_WHAT IS BEING ASKED_
Reproduce every line of the two items below word for word, leaving out the pictures.
☆ ☆ ☆ ☆ ☆
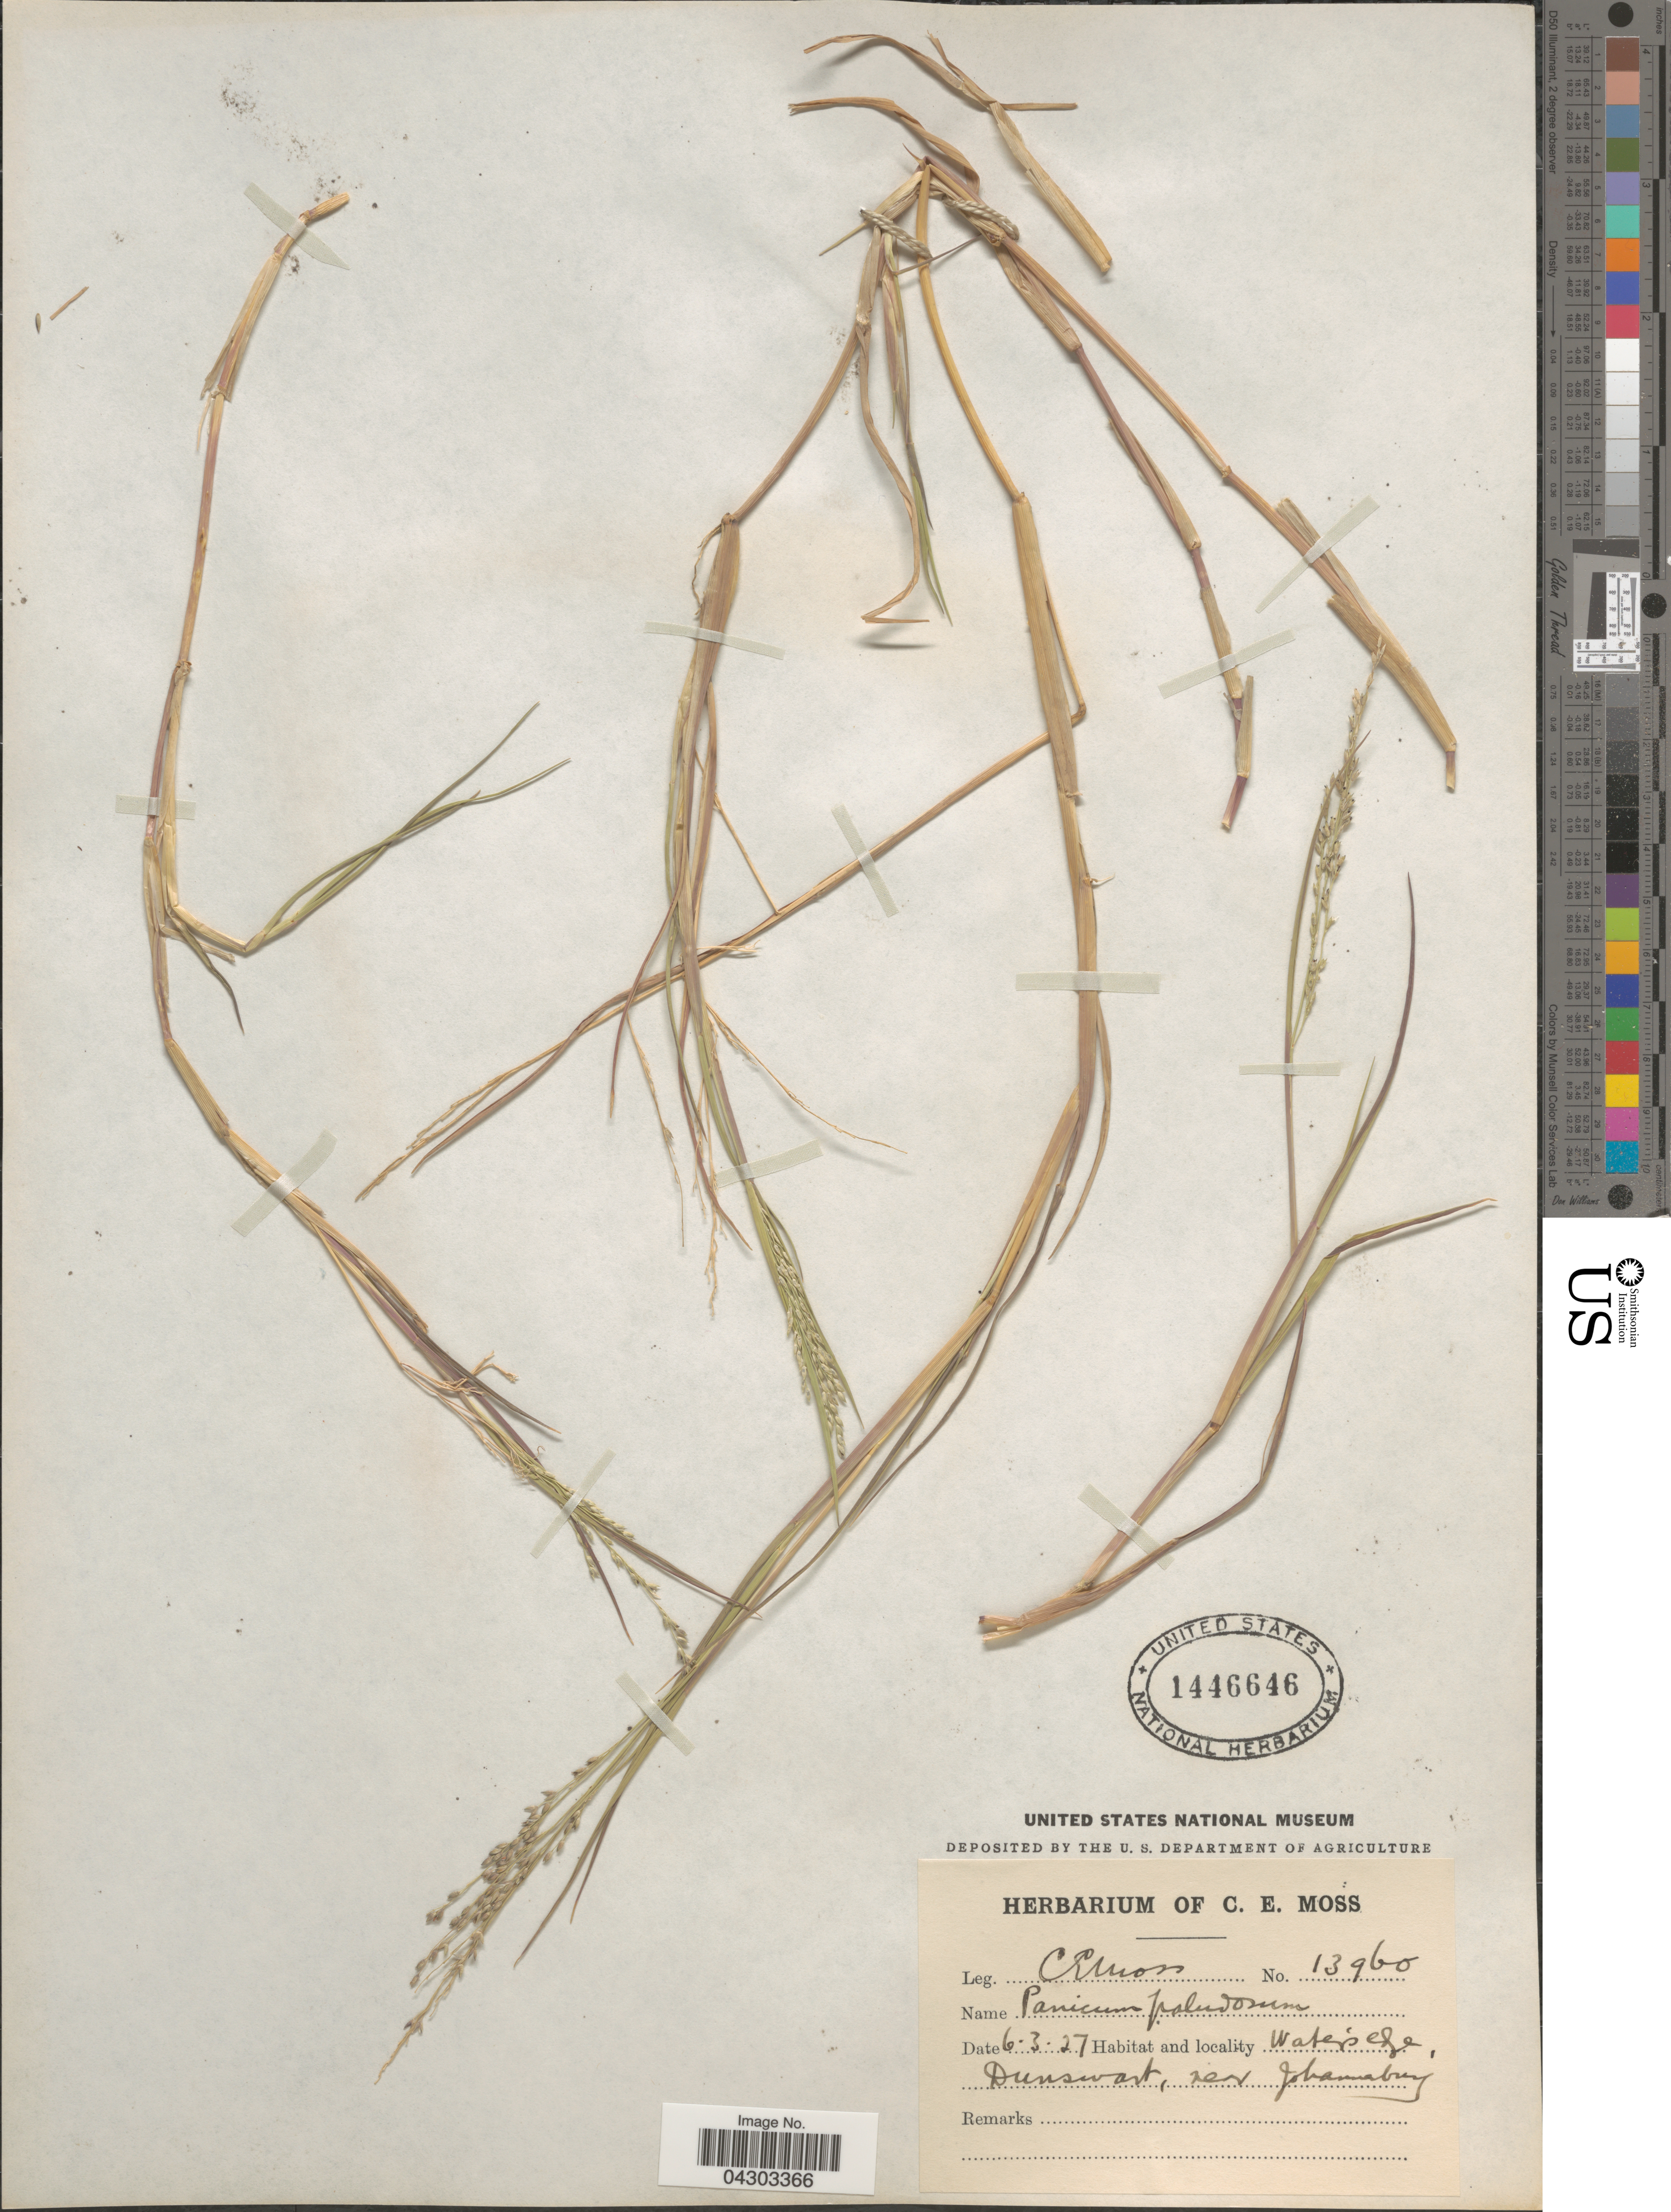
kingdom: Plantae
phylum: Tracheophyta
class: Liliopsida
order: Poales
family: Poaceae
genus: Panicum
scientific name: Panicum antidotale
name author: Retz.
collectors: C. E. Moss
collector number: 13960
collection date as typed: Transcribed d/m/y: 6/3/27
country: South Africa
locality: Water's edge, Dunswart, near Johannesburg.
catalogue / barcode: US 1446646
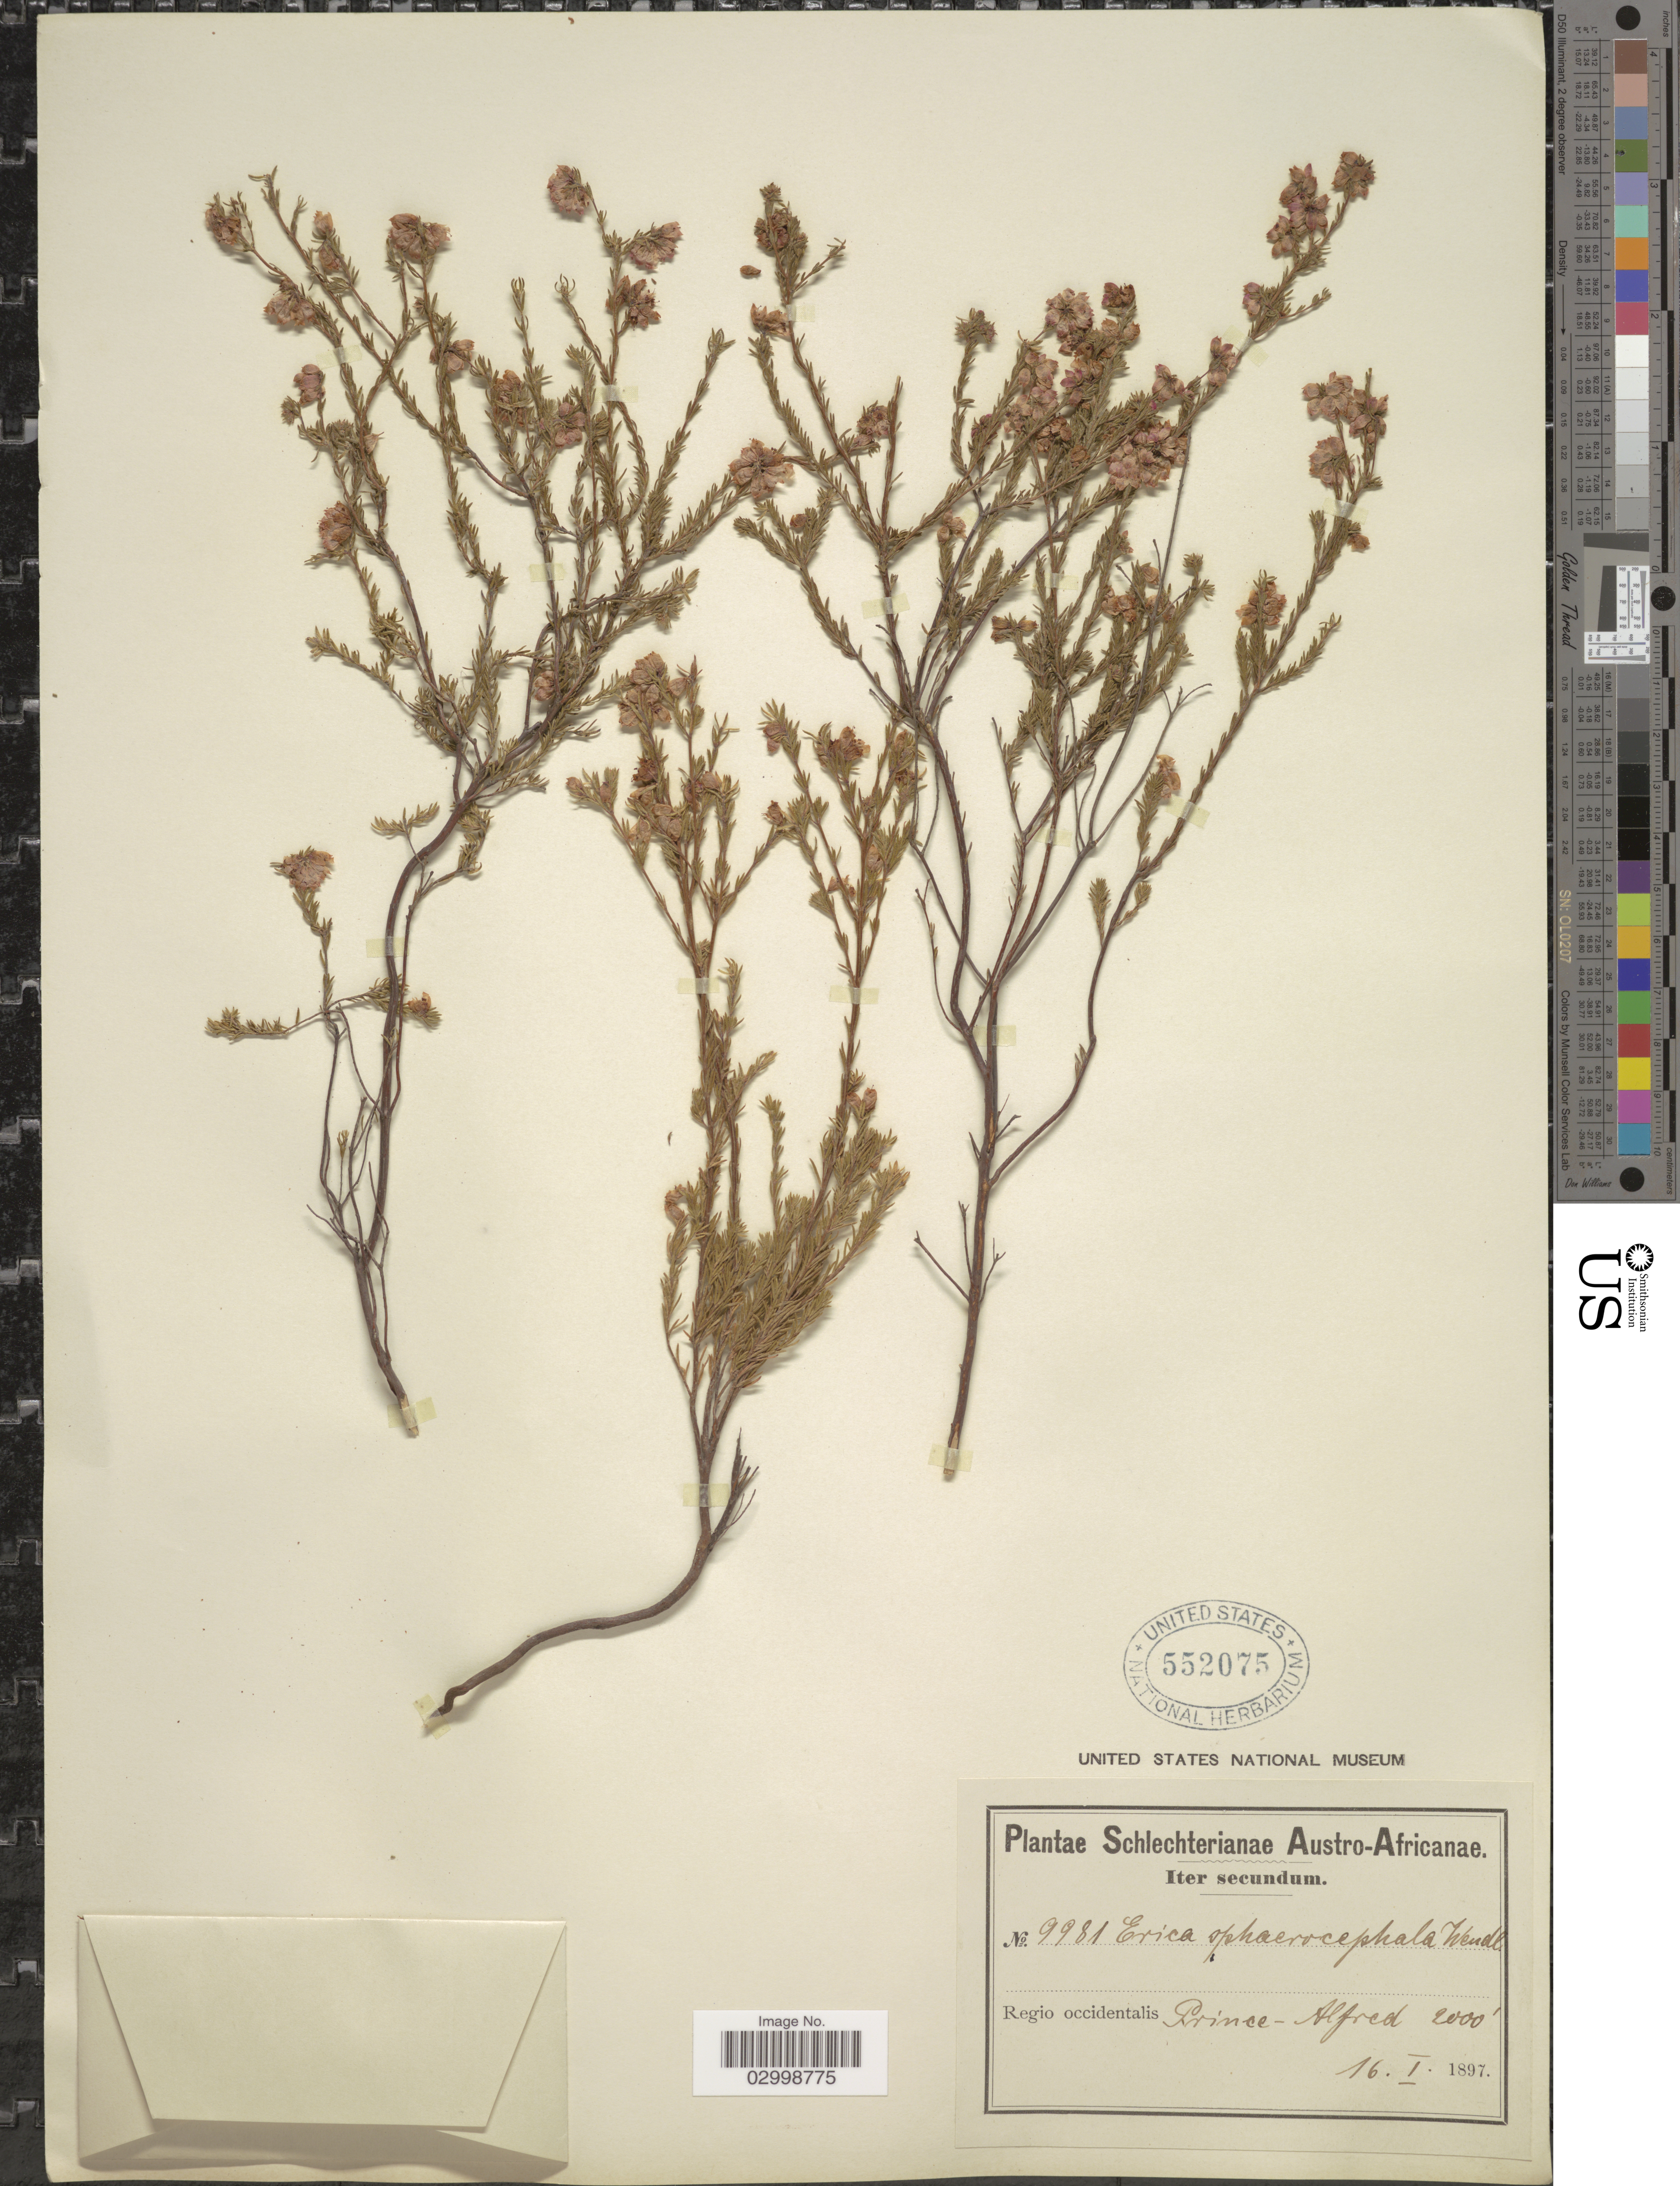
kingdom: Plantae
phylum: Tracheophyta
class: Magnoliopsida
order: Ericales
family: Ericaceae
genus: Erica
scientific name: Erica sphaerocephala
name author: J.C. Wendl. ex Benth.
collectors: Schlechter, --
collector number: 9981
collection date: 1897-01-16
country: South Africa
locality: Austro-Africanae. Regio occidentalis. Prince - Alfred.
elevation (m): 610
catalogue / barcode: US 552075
☆ ☆ ☆ ☆ ☆
_TASK OUTPUT_
kingdom: Plantae
phylum: Tracheophyta
class: Liliopsida
order: Poales
family: Poaceae
genus: Panicum
scientific name: Panicum antidotale
name author: Retz.
collectors: C. E. Moss
collector number: 13960
collection date as typed: Transcribed d/m/y: 6/3/27
country: South Africa
locality: Water's edge, Dunswart, near Johannesburg.
catalogue / barcode: US 1446646
kingdom: Plantae
phylum: Tracheophyta
class: Magnoliopsida
order: Ericales
family: Ericaceae
genus: Erica
scientific name: Erica sphaerocephala
name author: J.C. Wendl. ex Benth.
collectors: Schlechter, --
collector number: 9981
collection date: 1897-01-16
country: South Africa
locality: Austro-Africanae. Regio occidentalis. Prince - Alfred.
elevation (m): 610
catalogue / barcode: US 552075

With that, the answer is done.